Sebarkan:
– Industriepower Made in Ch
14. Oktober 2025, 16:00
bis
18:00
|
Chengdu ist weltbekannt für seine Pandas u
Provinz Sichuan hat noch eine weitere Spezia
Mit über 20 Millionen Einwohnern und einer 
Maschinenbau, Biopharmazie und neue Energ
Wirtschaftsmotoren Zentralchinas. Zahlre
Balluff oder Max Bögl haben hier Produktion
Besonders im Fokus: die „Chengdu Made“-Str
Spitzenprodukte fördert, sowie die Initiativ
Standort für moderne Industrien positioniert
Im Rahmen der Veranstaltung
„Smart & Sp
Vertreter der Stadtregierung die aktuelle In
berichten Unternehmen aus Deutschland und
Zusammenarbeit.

────────

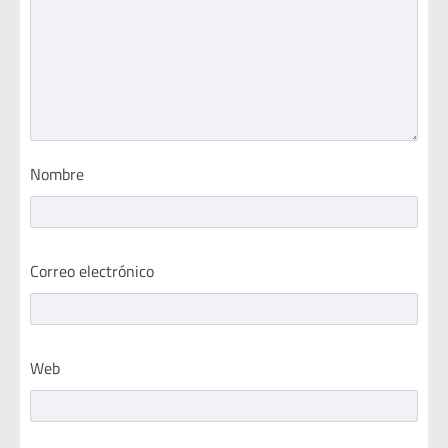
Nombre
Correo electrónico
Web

────────

→ EXERCISE OBJECTIVE
Find the word "Chengdu" in the listing above, then copy each line where it turns up.

→ WRITTEN ANSWER
Chengdu ist weltbekannt für seine Pandas u
Besonders im Fokus: die „Chengdu Made“-Str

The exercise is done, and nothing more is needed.